Author Toni Morrison has died. The Pulitzer and Nobel Prize-winning writer passed away Monday evening, according to a report from Vulture citing sources at her publisher. USA Today reports that Morrison died in New York following a short illness. A statement from her family revealed that the 88-year-old literary great was surrounded by friends and family when she passed.
“She was an extremely devoted mother, grandmother and aunt who reveled in being with her family and friends,” the statement read. “The consummate writer who treasured the written word, whether her own, her students or others, she read voraciously and was most at home when writing. Although her passing represents a tremendous loss, we are grateful she had a long, well-lived life.”

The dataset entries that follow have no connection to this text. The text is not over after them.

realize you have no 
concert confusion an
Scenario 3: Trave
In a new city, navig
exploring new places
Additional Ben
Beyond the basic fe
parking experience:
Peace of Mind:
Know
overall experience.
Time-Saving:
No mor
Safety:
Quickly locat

The family asked for privacy and promised to share information in the near future about how they will celebrate “Toni’s incredible life.”
Morrison, whose birth name was Chloe Ardella Wofford, is regarded as one of the finest authors of the 20th century and became the first African-American woman to win the Nobel prize for Literature. Over the course of her writing career, the Howard University and Cornell graduate would write 11 novels, with her most well-known being the Beloved trilogy, as well as Song of Solomon, Sula, and The Bluest Eye.
BREAKING: Nobel Prize winning author Toni Morrison, best known for her renowned novel “Beloved,” has passed away, according to the Associated Press. https://t.co/IZrrBhteqj pic.twitter.com/SCyulGMcTx
— Good Morning America (@GMA) August 6, 2019
Morrison, the winner of the Pulitzer, the Nobel, the National Book Critics Circle, and a 2012 Presidential medal of Freedom, became a familiar friend to millions thanks to her close friendship with Oprah Winfrey. Winfrey featured Morrison’s books several times in her famous Oprah’s Book Club and also produced the 1998 film version of Belove d.
Morrison inspired millions of others. Writer and TV producer Shonda Rhimes took to Twitter on Tuesday to say that Morrison was her inspiration as a writer and that she grew up “wanting to be only her.”
Surprisingly, Morrison was nearly 40 years old when she published her first novel in 1970, CNN notes. After college, the future author married Jamaican architect Harold Morrison in 1958 and gave birth to two sons – Harold, in 1961, and Slade, who was born in 1964 and died in 2010 at age 45. Morrison divorced her husband after six years of marriage and took a position as a book editor at Random House in Syracuse, New York, where she worked for 20 years.
The Bluest Eye , Morrison’s debut novel about an abused black girl who longs for blue eyes, gained a large following when it was added to the required reading list at City University of New York.
As for her pen name, Morrison later expressed regret at using the name Toni, her high school nickname, for The Bluest Eye and her subsequent books.
“Wasn’t that stupid?” she once said. “I feel ruined!”
Morrison noted that the people who knew her best called her Chloe.